Spin-off to other fields

ASSESSMENT OF CURRENT RESULTS AND OUTLOOK ON FUTURE EFFORTS

QUANTUM INFORMATION SCIENCE THEORY

SPIN-OFF TO OTHER FIELDS

A very exciting aspect of theoretical work in QIS is the impact that it is beginning to make on other fields of science. In the case of classical computing such insights include the first exponential bounds on certain locally decodable codes, classical proof systems for lattice problems, bounds on the query complexity of local search problems, an efficient classical cryptographic scheme whose security is based on quantum considerations, and a quantum method to compute how many Toffoli gates are required to realize a reversible classical computation. The potential that QIS is offering for classical computing and mathematics may be understood by the following analogy. Real analysis is a very successful discipline but it contained a number of unsolved problems that were only solved by considering complex numbers, i.e. going to a larger space in which to describe the problem. By analogy we expect that moving from classical state space into the much larger quantum mechanical state space we will find novel approaches towards the solution of problems that ostensibly lie entirely within the classical realm. As the enormous size of the quantum mechanical state space is due to entanglement, one may view this as a further consequence of entanglement and a further justification for the importance of the study of entanglement (see section 4.3.6).

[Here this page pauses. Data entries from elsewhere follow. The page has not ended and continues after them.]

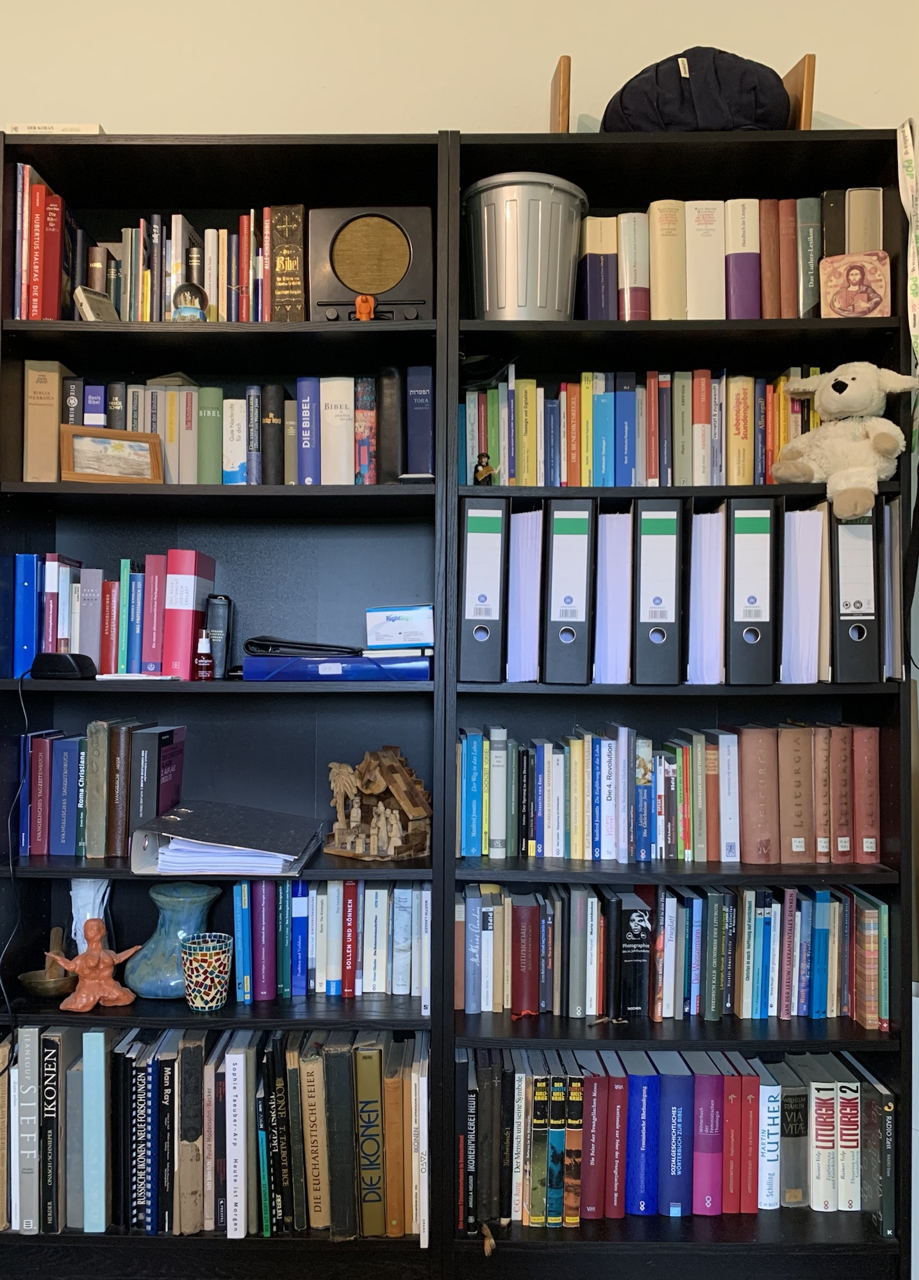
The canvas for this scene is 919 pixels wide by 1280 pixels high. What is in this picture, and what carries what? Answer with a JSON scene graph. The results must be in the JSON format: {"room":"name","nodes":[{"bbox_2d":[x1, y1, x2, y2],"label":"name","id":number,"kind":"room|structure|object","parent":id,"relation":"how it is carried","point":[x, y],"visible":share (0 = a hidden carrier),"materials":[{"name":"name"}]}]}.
{"room":"library","nodes":[
{"label":"library","id":0,"kind":"room"},
{"bbox_2d":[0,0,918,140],"label":"wall","id":1,"kind":"structure","parent":0,"point":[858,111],"materials":[{"name":"beige paint"}]},
{"label":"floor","id":2,"kind":"structure","parent":0,"visible":0},
{"bbox_2d":[0,134,452,1279],"label":"left bookshelf","id":3,"kind":"object","parent":2,"relation":"on","point":[194,1020],"visible":0.75,"materials":[{"name":"black wood"}]},
{"bbox_2d":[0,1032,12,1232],"label":"book","id":4,"kind":"object","parent":3,"relation":"in","point":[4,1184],"visible":0.84,"materials":[{"name":"paper"}]},
{"bbox_2d":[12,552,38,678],"label":"blue book","id":5,"kind":"object","parent":3,"relation":"in","point":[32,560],"visible":0.83,"materials":[{"name":"blue"}]},
{"bbox_2d":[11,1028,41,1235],"label":"book","id":6,"kind":"object","parent":3,"relation":"in","point":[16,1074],"visible":0.89,"materials":[{"name":"paper"}]},
{"bbox_2d":[11,162,69,320],"label":"book row","id":7,"kind":"object","parent":3,"relation":"in","point":[57,259],"visible":0.78,"materials":[{"name":"red paper"}]},
{"bbox_2d":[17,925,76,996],"label":"singing bowl","id":8,"kind":"object","parent":3,"relation":"in","point":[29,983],"visible":0.92,"materials":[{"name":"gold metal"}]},
{"bbox_2d":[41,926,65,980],"label":"mallet","id":9,"kind":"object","parent":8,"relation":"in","point":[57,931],"visible":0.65,"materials":[{"name":"brown wood"}]},
{"bbox_2d":[23,360,71,481],"label":"book","id":10,"kind":"object","parent":3,"relation":"in","point":[55,421],"visible":0.79,"materials":[{"name":"paper"}]},
{"bbox_2d":[2,122,104,134],"label":"book","id":11,"kind":"object","parent":3,"relation":"on","point":[24,126],"visible":0.19,"materials":[{"name":"white paper"}]},
{"bbox_2d":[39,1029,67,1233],"label":"book","id":12,"kind":"object","parent":3,"relation":"in","point":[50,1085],"visible":0.83,"materials":[{"name":"black paper"}]},
{"bbox_2d":[30,651,96,679],"label":"black device","id":13,"kind":"object","parent":3,"relation":"on","point":[68,659],"visible":0.99,"materials":[{"name":"black plastic"}]},
{"bbox_2d":[0,669,28,1050],"label":"power cord","id":14,"kind":"object","parent":13,"relation":"attached to","point":[22,698],"visible":0.99,"materials":[{"name":"black plastic"}]},
{"bbox_2d":[69,877,110,953],"label":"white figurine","id":15,"kind":"object","parent":3,"relation":"in","point":[88,915],"visible":0.54,"materials":[{"name":"white"}]},
{"bbox_2d":[48,918,140,1011],"label":"figurine","id":16,"kind":"object","parent":3,"relation":"in","point":[116,993],"visible":1,"materials":[{"name":"ceramic"}]},
{"bbox_2d":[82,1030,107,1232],"label":"book","id":17,"kind":"object","parent":3,"relation":"in","point":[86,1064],"visible":0.94,"materials":[{"name":"blue paper"}]},
{"bbox_2d":[73,285,118,321],"label":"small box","id":18,"kind":"object","parent":3,"relation":"in","point":[83,301],"visible":0.78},
{"bbox_2d":[16,720,185,857],"label":"book row","id":19,"kind":"object","parent":3,"relation":"in","point":[34,779],"visible":0.97,"materials":[{"name":"paper"}]},
{"bbox_2d":[8,548,205,678],"label":"book row","id":20,"kind":"object","parent":3,"relation":"in","point":[98,644],"visible":0.91,"materials":[{"name":"paper"}]},
{"bbox_2d":[58,425,164,482],"label":"picture frame","id":21,"kind":"object","parent":3,"relation":"in","point":[86,443],"visible":0.98,"materials":[{"name":"brown wood"}]},
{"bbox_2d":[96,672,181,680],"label":"papers","id":22,"kind":"object","parent":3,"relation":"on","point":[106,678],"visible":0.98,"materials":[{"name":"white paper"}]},
{"bbox_2d":[62,376,218,482],"label":"book row","id":23,"kind":"object","parent":3,"relation":"in","point":[142,429],"visible":0.53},
{"bbox_2d":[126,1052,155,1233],"label":"book","id":24,"kind":"object","parent":3,"relation":"in","point":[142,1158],"visible":0.92,"materials":[{"name":"paper"}]},
{"bbox_2d":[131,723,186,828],"label":"book","id":25,"kind":"object","parent":3,"relation":"in","point":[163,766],"visible":0.76,"materials":[{"name":"paper"}]},
{"bbox_2d":[53,208,277,323],"label":"book row","id":26,"kind":"object","parent":3,"relation":"in","point":[179,246],"visible":0.51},
{"bbox_2d":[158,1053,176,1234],"label":"book","id":27,"kind":"object","parent":3,"relation":"in","point":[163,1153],"visible":0.74,"materials":[{"name":"black paper"}]},
{"bbox_2d":[123,879,221,995],"label":"vase","id":28,"kind":"object","parent":3,"relation":"in","point":[139,972],"visible":0.8,"materials":[{"name":"teal ceramic"}]},
{"bbox_2d":[160,549,213,678],"label":"book","id":29,"kind":"object","parent":3,"relation":"in","point":[168,628],"visible":0.96,"materials":[{"name":"paper"}]},
{"bbox_2d":[171,267,208,321],"label":"snow globe","id":30,"kind":"object","parent":3,"relation":"in","point":[184,293],"visible":0.86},
{"bbox_2d":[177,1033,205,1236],"label":"book","id":31,"kind":"object","parent":3,"relation":"in","point":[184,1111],"visible":0.97,"materials":[{"name":"brown paper"}]},
{"bbox_2d":[194,631,215,679],"label":"small bottle","id":32,"kind":"object","parent":3,"relation":"in","point":[204,662],"visible":0.99,"materials":[{"name":"glass"}]},
{"bbox_2d":[180,933,233,1010],"label":"patterned cup","id":33,"kind":"object","parent":3,"relation":"in","point":[202,954],"visible":0.99,"materials":[{"name":"multicoloured glass"}]},
{"bbox_2d":[0,1026,427,1241],"label":"book row","id":34,"kind":"object","parent":3,"relation":"in","point":[150,1077],"visible":0.8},
{"bbox_2d":[205,595,233,677],"label":"book","id":35,"kind":"object","parent":3,"relation":"in","point":[212,625],"visible":0.92,"materials":[{"name":"black leather"}]},
{"bbox_2d":[129,800,325,876],"label":"binder","id":36,"kind":"object","parent":3,"relation":"in","point":[255,811],"visible":0.99,"materials":[{"name":"paper"}]},
{"bbox_2d":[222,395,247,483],"label":"book","id":37,"kind":"object","parent":3,"relation":"in","point":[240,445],"visible":0.82,"materials":[{"name":"paper"}]},
{"bbox_2d":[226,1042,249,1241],"label":"white book","id":38,"kind":"object","parent":3,"relation":"in","point":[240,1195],"visible":0.97,"materials":[{"name":"white paper"}]},
{"bbox_2d":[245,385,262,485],"label":"book","id":39,"kind":"object","parent":3,"relation":"in","point":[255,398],"visible":0.84,"materials":[{"name":"paper"}]},
{"bbox_2d":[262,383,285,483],"label":"book","id":40,"kind":"object","parent":3,"relation":"in","point":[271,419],"visible":0.88,"materials":[{"name":"paper"}]},
{"bbox_2d":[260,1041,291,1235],"label":"book","id":41,"kind":"object","parent":3,"relation":"in","point":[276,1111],"visible":0.92,"materials":[{"name":"black paper"}]},
{"bbox_2d":[267,204,305,320],"label":"book","id":42,"kind":"object","parent":3,"relation":"in","point":[278,298],"visible":0.85,"materials":[{"name":"paper"}]},
{"bbox_2d":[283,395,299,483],"label":"book","id":43,"kind":"object","parent":3,"relation":"in","point":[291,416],"visible":0.6,"materials":[{"name":"paper"}]},
{"bbox_2d":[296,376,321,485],"label":"book","id":44,"kind":"object","parent":3,"relation":"in","point":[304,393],"visible":0.84,"materials":[{"name":"blue paper"}]},
{"bbox_2d":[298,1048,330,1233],"label":"book","id":45,"kind":"object","parent":3,"relation":"in","point":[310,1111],"visible":0.96,"materials":[{"name":"paper"}]},
{"bbox_2d":[229,877,428,1005],"label":"book row","id":46,"kind":"object","parent":3,"relation":"in","point":[379,892],"visible":0.91,"materials":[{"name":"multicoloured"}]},
{"bbox_2d":[242,651,427,681],"label":"blue binder","id":47,"kind":"object","parent":3,"relation":"in","point":[320,664],"visible":0.91,"materials":[{"name":"blue plastic"}]},
{"bbox_2d":[243,636,362,657],"label":"black pouch","id":48,"kind":"object","parent":47,"relation":"on","point":[261,646],"visible":0.97,"materials":[{"name":"black"}]},
{"bbox_2d":[365,604,433,649],"label":"small box","id":49,"kind":"object","parent":47,"relation":"on","point":[392,617],"visible":0.98,"materials":[{"name":"white cardboard"}]},
{"bbox_2d":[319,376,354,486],"label":"book","id":50,"kind":"object","parent":3,"relation":"in","point":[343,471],"visible":0.91,"materials":[{"name":"paper"}]},
{"bbox_2d":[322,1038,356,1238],"label":"book","id":51,"kind":"object","parent":3,"relation":"in","point":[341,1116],"visible":0.97,"materials":[{"name":"paper"}]},
{"bbox_2d":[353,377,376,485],"label":"book","id":52,"kind":"object","parent":3,"relation":"in","point":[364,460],"visible":0.85,"materials":[{"name":"paper"}]},
{"bbox_2d":[354,294,376,320],"label":"figurine","id":53,"kind":"object","parent":3,"relation":"on","point":[366,312],"visible":0.93,"materials":[{"name":"orange"}]},
{"bbox_2d":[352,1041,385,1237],"label":"book","id":54,"kind":"object","parent":3,"relation":"in","point":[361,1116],"visible":0.95,"materials":[{"name":"paper"}]},
{"bbox_2d":[310,205,434,323],"label":"radio","id":55,"kind":"object","parent":3,"relation":"in","point":[400,296],"visible":0.89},
{"bbox_2d":[322,746,431,860],"label":"model","id":56,"kind":"object","parent":3,"relation":"in","point":[382,782],"visible":0.98,"materials":[{"name":"brown wood"}]},
{"bbox_2d":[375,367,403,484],"label":"book","id":57,"kind":"object","parent":3,"relation":"in","point":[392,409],"visible":0.86,"materials":[{"name":"black leather"}]},
{"bbox_2d":[404,366,433,478],"label":"book","id":58,"kind":"object","parent":3,"relation":"in","point":[410,453],"visible":0.81,"materials":[{"name":"blue paper"}]},
{"bbox_2d":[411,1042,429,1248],"label":"book","id":59,"kind":"object","parent":3,"relation":"in","point":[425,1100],"visible":0.92,"materials":[{"name":"paper"}]},
{"bbox_2d":[440,134,918,1279],"label":"right bookshelf","id":60,"kind":"object","parent":2,"relation":"on","point":[726,494],"visible":0.7,"materials":[{"name":"black wood"}]},
{"bbox_2d":[459,499,508,684],"label":"binder","id":61,"kind":"object","parent":60,"relation":"in","point":[485,610],"visible":0.94,"materials":[{"name":"black cardboard"}]},
{"bbox_2d":[472,452,496,485],"label":"figurine","id":62,"kind":"object","parent":60,"relation":"in","point":[485,468],"visible":0.96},
{"bbox_2d":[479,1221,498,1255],"label":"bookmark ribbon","id":63,"kind":"object","parent":60,"relation":"in","point":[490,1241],"visible":0.98,"materials":[{"name":"brown"}]},
{"bbox_2d":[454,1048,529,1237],"label":"book row","id":64,"kind":"object","parent":60,"relation":"in","point":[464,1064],"visible":0.94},
{"bbox_2d":[506,506,541,681],"label":"paper stack","id":65,"kind":"object","parent":60,"relation":"in","point":[526,526],"visible":0.81,"materials":[{"name":"white paper"}]},
{"bbox_2d":[462,173,586,321],"label":"metal bucket","id":66,"kind":"object","parent":60,"relation":"in","point":[500,223],"visible":0.89,"materials":[{"name":"metal"}]},
{"bbox_2d":[549,53,571,132],"label":"wooden block","id":67,"kind":"object","parent":60,"relation":"on","point":[557,77],"visible":0.65,"materials":[{"name":"brown wood"}]},
{"bbox_2d":[541,497,594,684],"label":"binder","id":68,"kind":"object","parent":60,"relation":"in","point":[574,549],"visible":0.96,"materials":[{"name":"black cardboard"}]},
{"bbox_2d":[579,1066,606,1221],"label":"red book","id":69,"kind":"object","parent":60,"relation":"in","point":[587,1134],"visible":0.88,"materials":[{"name":"red paper"}]},
{"bbox_2d":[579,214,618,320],"label":"book","id":70,"kind":"object","parent":60,"relation":"in","point":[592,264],"visible":0.78,"materials":[{"name":"paper"}]},
{"bbox_2d":[593,508,631,683],"label":"paper stack","id":71,"kind":"object","parent":60,"relation":"in","point":[616,526],"visible":0.87,"materials":[{"name":"paper"}]},
{"bbox_2d":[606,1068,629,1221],"label":"red book","id":72,"kind":"object","parent":60,"relation":"in","point":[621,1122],"visible":0.89,"materials":[{"name":"red paper"}]},
{"bbox_2d":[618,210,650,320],"label":"book","id":73,"kind":"object","parent":60,"relation":"in","point":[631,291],"visible":0.74,"materials":[{"name":"paper"}]},
{"bbox_2d":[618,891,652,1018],"label":"book","id":74,"kind":"object","parent":60,"relation":"in","point":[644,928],"visible":0.98,"materials":[{"name":"black paper"}]},
{"bbox_2d":[456,367,818,490],"label":"book row","id":75,"kind":"object","parent":60,"relation":"in","point":[776,440],"visible":0.66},
{"bbox_2d":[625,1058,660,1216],"label":"book","id":76,"kind":"object","parent":60,"relation":"in","point":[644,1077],"visible":0.95,"materials":[{"name":"blue paper"}]},
{"bbox_2d":[632,496,683,685],"label":"binder","id":77,"kind":"object","parent":60,"relation":"in","point":[662,617],"visible":0.96,"materials":[{"name":"black cardboard"}]},
{"bbox_2d":[447,1047,883,1228],"label":"book row","id":78,"kind":"object","parent":60,"relation":"in","point":[600,1088],"visible":0.91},
{"bbox_2d":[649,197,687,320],"label":"book","id":79,"kind":"object","parent":60,"relation":"in","point":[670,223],"visible":0.81,"materials":[{"name":"beige paper"}]},
{"bbox_2d":[456,721,880,864],"label":"book row","id":80,"kind":"object","parent":60,"relation":"in","point":[688,819],"visible":0.98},
{"bbox_2d":[456,880,887,1024],"label":"book row","id":81,"kind":"object","parent":60,"relation":"in","point":[472,904],"visible":0.97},
{"bbox_2d":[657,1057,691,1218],"label":"book","id":82,"kind":"object","parent":60,"relation":"in","point":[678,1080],"visible":0.94,"materials":[{"name":"blue paper"}]},
{"bbox_2d":[599,48,789,132],"label":"cap","id":83,"kind":"object","parent":60,"relation":"on","point":[680,90],"visible":0.68,"materials":[{"name":"black fabric"}]},
{"bbox_2d":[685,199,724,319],"label":"book","id":84,"kind":"object","parent":60,"relation":"in","point":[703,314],"visible":0.79,"materials":[{"name":"paper"}]},
{"bbox_2d":[687,506,725,684],"label":"paper stack","id":85,"kind":"object","parent":60,"relation":"in","point":[698,518],"visible":0.84,"materials":[{"name":"paper"}]},
{"bbox_2d":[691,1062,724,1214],"label":"purple book","id":86,"kind":"object","parent":60,"relation":"in","point":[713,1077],"visible":0.88,"materials":[{"name":"purple paper"}]},
{"bbox_2d":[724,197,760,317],"label":"book","id":87,"kind":"object","parent":60,"relation":"in","point":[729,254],"visible":0.73,"materials":[{"name":"paper"}]},
{"bbox_2d":[727,498,777,684],"label":"binder","id":88,"kind":"object","parent":60,"relation":"in","point":[754,601],"visible":0.92,"materials":[{"name":"black cardboard"}]},
{"bbox_2d":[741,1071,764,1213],"label":"red book","id":89,"kind":"object","parent":60,"relation":"in","point":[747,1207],"visible":0.74,"materials":[{"name":"red paper"}]},
{"bbox_2d":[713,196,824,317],"label":"book row","id":90,"kind":"object","parent":60,"relation":"in","point":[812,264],"visible":0.56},
{"bbox_2d":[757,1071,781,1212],"label":"white book","id":91,"kind":"object","parent":60,"relation":"in","point":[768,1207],"visible":0.68,"materials":[{"name":"paper"}]},
{"bbox_2d":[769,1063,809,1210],"label":"book","id":92,"kind":"object","parent":60,"relation":"in","point":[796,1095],"visible":0.79,"materials":[{"name":"paper"}]},
{"bbox_2d":[783,52,815,129],"label":"bookend","id":93,"kind":"object","parent":60,"relation":"on","point":[806,95],"visible":0.46,"materials":[{"name":"brown wood"}]},
{"bbox_2d":[779,505,824,683],"label":"paper stack","id":94,"kind":"object","parent":60,"relation":"in","point":[814,654],"visible":0.84,"materials":[{"name":"paper"}]},
{"bbox_2d":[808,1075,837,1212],"label":"book","id":95,"kind":"object","parent":60,"relation":"in","point":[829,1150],"visible":0.82,"materials":[{"name":"white paper"}]},
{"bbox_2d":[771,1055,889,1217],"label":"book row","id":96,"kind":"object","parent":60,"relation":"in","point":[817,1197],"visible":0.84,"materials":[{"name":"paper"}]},
{"bbox_2d":[765,361,918,519],"label":"stuffed sheep","id":97,"kind":"object","parent":60,"relation":"on","point":[827,403],"visible":0.99,"materials":[{"name":"white fabric"}]},
{"bbox_2d":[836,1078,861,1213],"label":"book","id":98,"kind":"object","parent":60,"relation":"in","point":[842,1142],"visible":0.69,"materials":[{"name":"paper"}]},
{"bbox_2d":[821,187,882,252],"label":"book row","id":99,"kind":"object","parent":60,"relation":"in","point":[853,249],"visible":0.45,"materials":[{"name":"paper"}]},
{"bbox_2d":[828,504,878,683],"label":"binder","id":100,"kind":"object","parent":60,"relation":"in","point":[842,654],"visible":0.75,"materials":[{"name":"black cardboard"}]},
{"bbox_2d":[818,249,891,317],"label":"icon","id":101,"kind":"object","parent":60,"relation":"in","point":[845,312],"visible":0.93},
{"bbox_2d":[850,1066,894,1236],"label":"book","id":102,"kind":"object","parent":60,"relation":"in","point":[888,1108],"visible":0.8,"materials":[{"name":"paper"}]},
{"bbox_2d":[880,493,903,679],"label":"binder","id":103,"kind":"object","parent":60,"relation":"in","point":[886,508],"visible":0.51,"materials":[{"name":"grey paper"}]},
{"bbox_2d":[894,114,918,418],"label":"lanyard","id":104,"kind":"object","parent":60,"relation":"hanging from","point":[914,275],"visible":0.99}
]}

Relatively recently the study of the role of entanglement in infinitely extended quantum many-body systems and quantum field theories has attracted considerable interest. Many of the questions that are now being asked in this area can only be answered or even formulated correctly because of the many insights and techniques gained in the research in entanglement theory in recent years. These results have already born fruits in the development of novel simulation techniques for quantum many-body systems - generalization of the Density Matrix Renormalization Group (DMRG) method -, novel facets of correlations and phase transitions in spin systems and quantum field theories and solutions of longstanding open questions.

This demonstrates that the research into entanglement, its characterization, manipulation and quantification will not only continue to have impact within quantum information but is now reaching the stage where its insights are being applied to other areas of physics, with potentially enormous benefits, both intellectually but perhaps also commercially.

Key references

[1] I. Kerenidis and R. de Wolf, Exponential lower bound for 2-query locally decodable codes via a quantum argument, quant-ph/0208062, http://xxx.arxiv.org.

[2] S. Popescu, B. Groisman and S. Massar, Lower bound on the number of Toffoli gates in a classical reversible circuit through quantum information concept, quant-ph/0407035, http://xxx.arxiv.org.

[3] J. I. Latorre, E. Rico, and G. Vidal, Ground state entanglement in quantum spin chains, Quant. Inf. Comp. 4, 048 (2004).

[4] F. Verstraete, D. Porras and J. I. Cirac, DMRG and periodic boundary conditions: a quantum information perspective, Phys. Rev. Lett. 93, 227205 (2004).

[5] M. B. Plenio, J. Eisert, J. Dreissig and M. Cramer, Entropy, Entanglement, and Area: Analytical Results for Harmonic Lattice Systems, Phys. Rev. Lett. 94, 060503 (2005).